Likewise pleased was Universal’s publicity department and Universal’s General Sales Manager Phil Reisman, who saw in the “Lie-Detector” a mechanical means of forecasting the efficacy of mechanical entertainment. Said he: “Instead of the old hit or miss previews we can now know exactly the emotional effect of any film, can cut out the ‘dead’ spots, and generally improve the pictures distributed.” A live spot in Frankenstein as revealed by the “Lie-Detector”: one in which the ugly face of Frankenstein’s dwarfish assistant pops up from behind a graveyard fence. Dead spots: the reappearance of the dwarf’s face in subsequent scenes when familiarity has made it less frightening.

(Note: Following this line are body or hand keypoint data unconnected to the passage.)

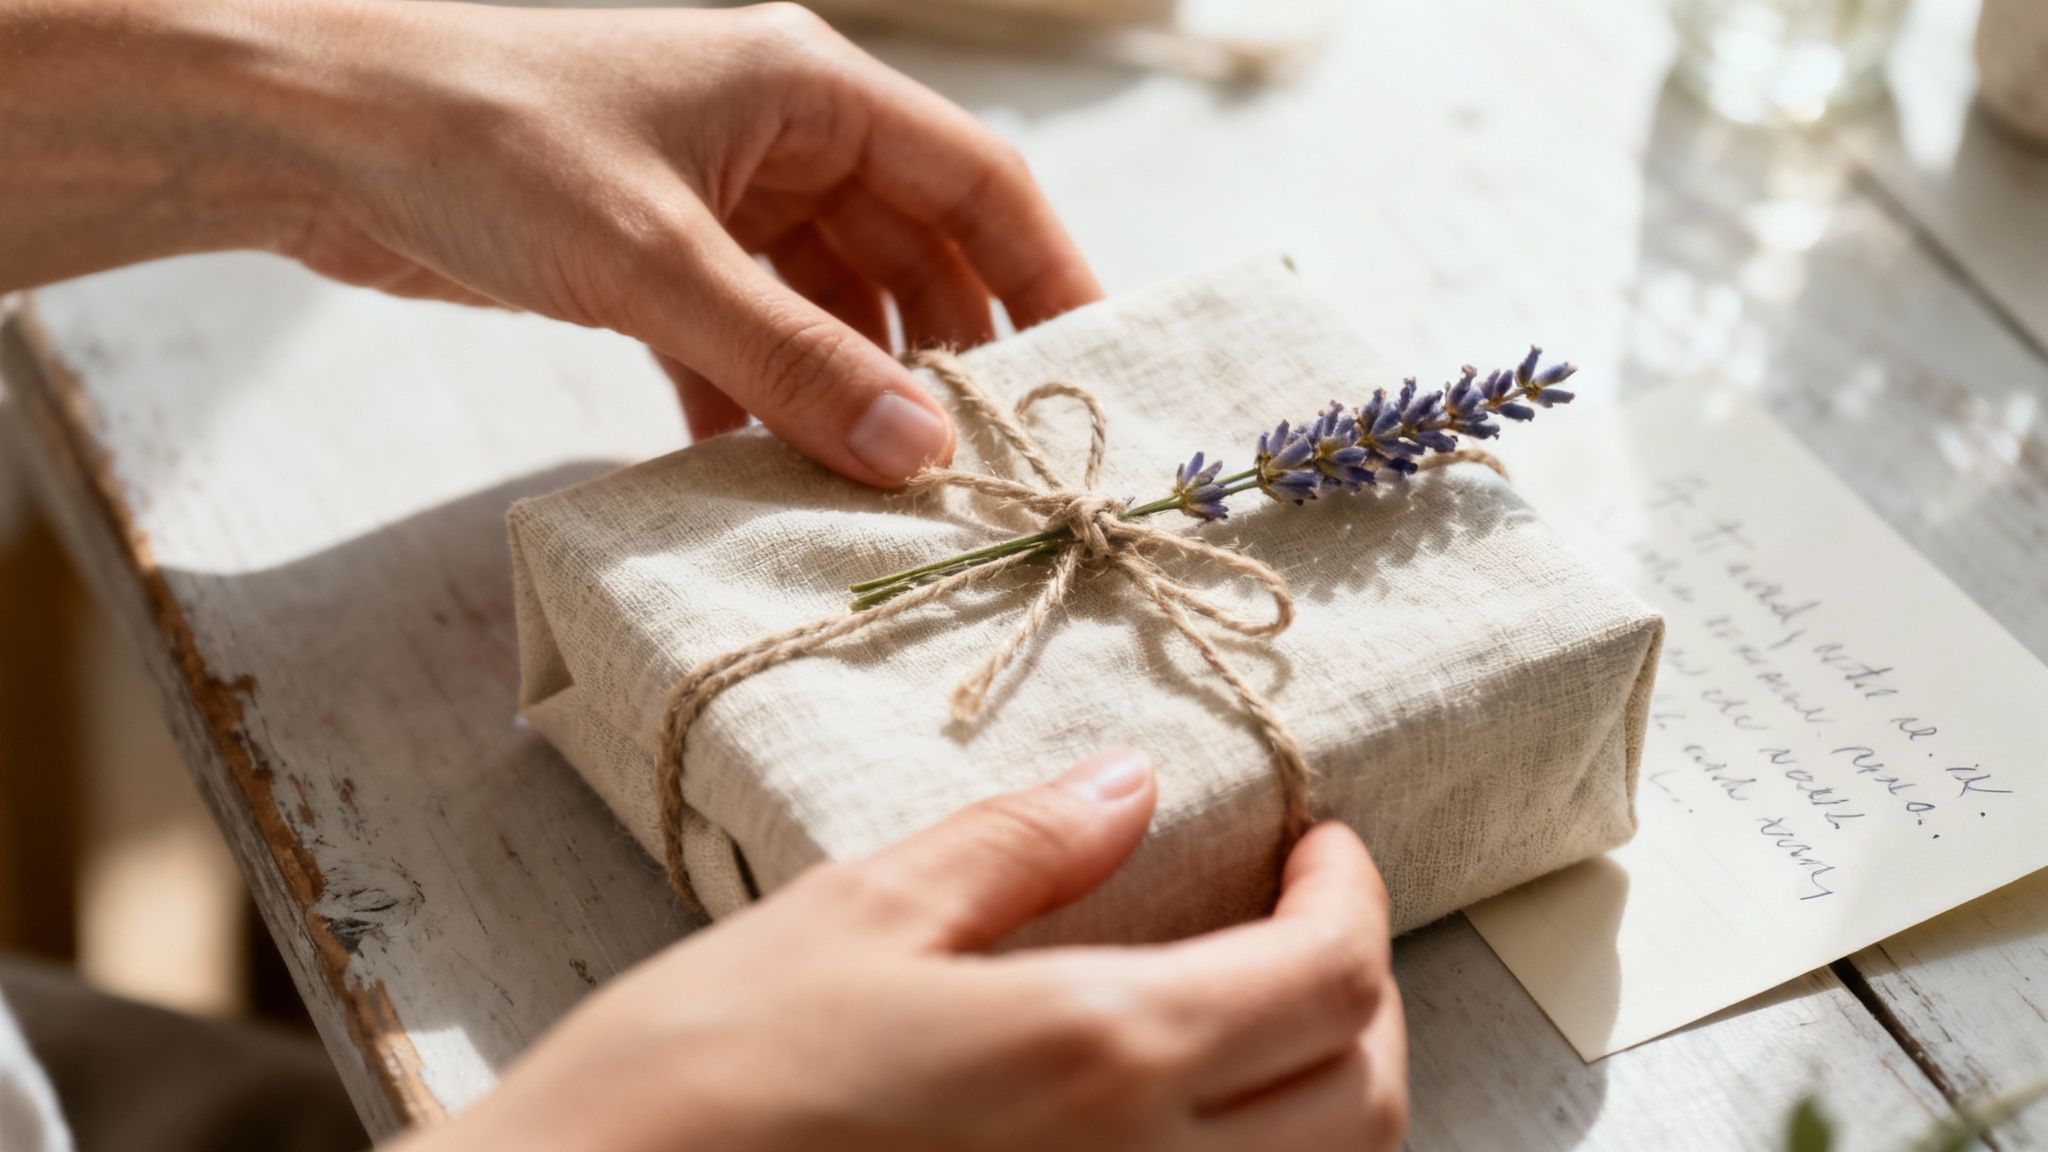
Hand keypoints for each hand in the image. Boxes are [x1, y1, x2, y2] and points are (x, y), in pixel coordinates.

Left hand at [1, 0, 1102, 485]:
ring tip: (880, 486)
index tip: (1094, 375)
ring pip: (833, 304)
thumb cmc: (483, 141)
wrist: (312, 133)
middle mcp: (781, 136)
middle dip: (951, 355)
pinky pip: (749, 336)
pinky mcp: (656, 254)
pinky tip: (756, 468)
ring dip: (853, 390)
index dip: (1049, 274)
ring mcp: (720, 196)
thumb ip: (792, 360)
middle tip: (988, 461)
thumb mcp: (655, 258)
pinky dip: (761, 399)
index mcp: (810, 88)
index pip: (978, 180)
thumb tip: (922, 454)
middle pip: (915, 252)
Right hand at [394, 751, 1407, 1151]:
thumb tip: (1127, 786)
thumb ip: (1017, 850)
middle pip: (1366, 1100)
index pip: (1329, 975)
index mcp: (1102, 1054)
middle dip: (1364, 996)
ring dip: (1325, 1094)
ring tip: (1251, 1017)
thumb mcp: (853, 921)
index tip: (1320, 843)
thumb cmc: (694, 1082)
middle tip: (1303, 922)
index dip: (1352, 895)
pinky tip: (1169, 1119)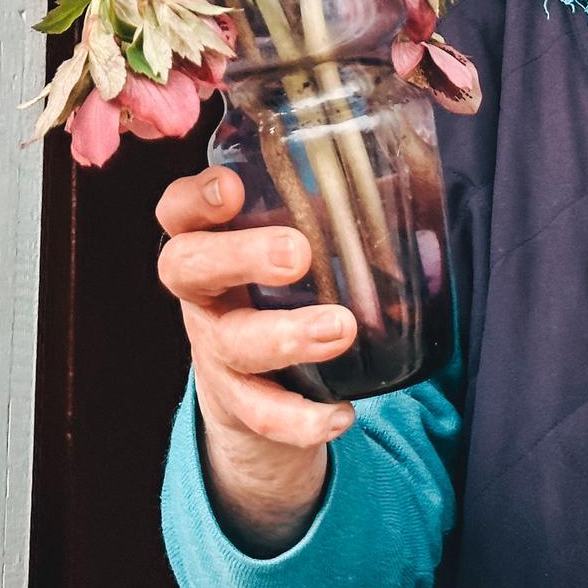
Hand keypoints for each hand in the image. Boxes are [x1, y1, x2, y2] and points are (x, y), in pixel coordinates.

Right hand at [158, 166, 358, 552]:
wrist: (257, 379)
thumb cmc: (281, 282)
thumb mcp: (296, 238)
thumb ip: (336, 205)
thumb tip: (409, 169)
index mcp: (209, 239)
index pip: (178, 210)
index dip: (196, 198)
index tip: (234, 188)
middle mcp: (200, 292)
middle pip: (187, 267)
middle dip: (239, 257)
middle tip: (297, 254)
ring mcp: (214, 348)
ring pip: (232, 343)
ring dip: (285, 336)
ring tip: (341, 329)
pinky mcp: (237, 402)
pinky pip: (260, 413)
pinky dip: (299, 418)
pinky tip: (340, 414)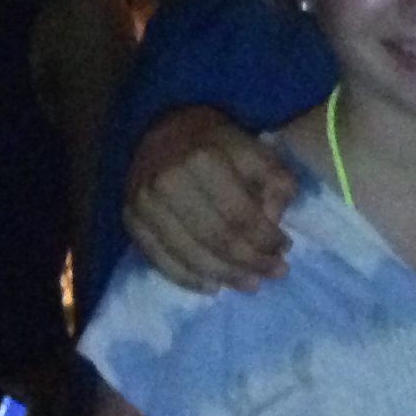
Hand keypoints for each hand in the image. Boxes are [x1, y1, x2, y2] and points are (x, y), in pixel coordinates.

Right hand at [124, 104, 297, 291]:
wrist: (161, 128)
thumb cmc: (217, 143)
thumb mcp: (255, 149)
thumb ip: (274, 181)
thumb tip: (274, 221)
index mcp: (203, 160)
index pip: (239, 214)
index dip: (265, 239)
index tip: (286, 249)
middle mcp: (168, 182)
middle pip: (215, 238)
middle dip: (250, 262)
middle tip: (275, 273)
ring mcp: (144, 203)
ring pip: (188, 253)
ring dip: (224, 275)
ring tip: (250, 284)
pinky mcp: (130, 219)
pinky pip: (159, 259)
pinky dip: (188, 278)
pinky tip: (212, 286)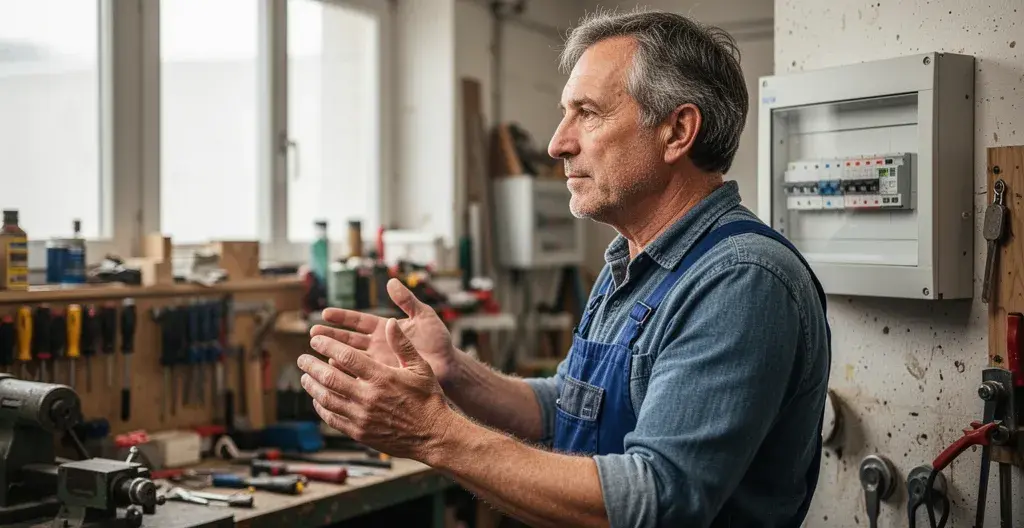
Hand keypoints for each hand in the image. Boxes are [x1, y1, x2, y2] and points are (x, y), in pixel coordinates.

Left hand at [298, 318, 455, 460]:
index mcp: (382, 377)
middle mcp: (368, 397)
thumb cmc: (429, 398)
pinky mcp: (359, 432)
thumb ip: (402, 345)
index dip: (327, 345)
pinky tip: (318, 400)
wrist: (434, 435)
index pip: (346, 357)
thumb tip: (390, 322)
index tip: (315, 340)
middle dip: (311, 366)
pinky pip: (332, 418)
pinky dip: (321, 408)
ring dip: (312, 386)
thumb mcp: (420, 367)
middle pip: (329, 377)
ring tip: (305, 377)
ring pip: (326, 399)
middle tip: (302, 359)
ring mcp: (362, 416)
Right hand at [310, 279, 458, 383]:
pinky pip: (360, 375)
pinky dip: (346, 374)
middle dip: (330, 336)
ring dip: (333, 354)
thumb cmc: (438, 340)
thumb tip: (391, 282)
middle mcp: (379, 344)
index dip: (341, 317)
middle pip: (349, 339)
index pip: (358, 321)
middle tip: (312, 334)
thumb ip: (408, 301)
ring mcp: (379, 361)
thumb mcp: (425, 316)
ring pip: (350, 357)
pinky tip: (333, 373)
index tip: (325, 313)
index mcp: (386, 328)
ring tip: (316, 353)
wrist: (449, 366)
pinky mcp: (383, 376)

Arrowsmith (United Artists-Samuel Goldwyn) is a faithful and brilliant facsimile of what most critics consider Sinclair Lewis’ best novel. Compressed to two hours, the story of young Dr. Martin Arrowsmith (Ronald Colman) starts when he meets Leora Tozer (Helen Hayes), proposes marriage when they are sitting in a cheap restaurant near a mechanical piano. The story continues in South Dakota, where Arrowsmith tries to practice medicine, cures cows as a sideline. Arrow-smith’s sojourn at an elaborate research institute—where Author Lewis reverted to his familiar flair for making fools of characters who were fools to begin with—is telescoped a little, but the magnificent climax—when Arrowsmith goes to the West Indies to fight bubonic plague—is more impressive, because more explicit, in pictures than in print. In the West Indies, Arrowsmith’s friend Sondelius (Richard Bennett) dies, wishing he could have one more drink. Leora dies too, while Arrowsmith is away inoculating natives against plague and making friends with a lady who, in the picture, does not become his second wife. Arrowsmith comes home to tell Gottlieb, who started him on his career as a scientist, that he has broken his promise to experiment on the natives, been contemptibly humane.
Director John Ford avoided the cinematic equivalent of fine writing which usually attaches itself to such ambitious reproductions. Ronald Colman’s British accent and pleat-waisted trousers do not fit Arrowsmith’s Midwest origins but his performance is valid in other respects. The magnificently, minutely true characterization which Helen Hayes gives to Leora is one of the events of the year. Good shots: rats, outlined in fire, leaving a burning brush village; Leora’s reply to Arrowsmith’s proffer of marriage: “Have you got a nickel? I want soft music.”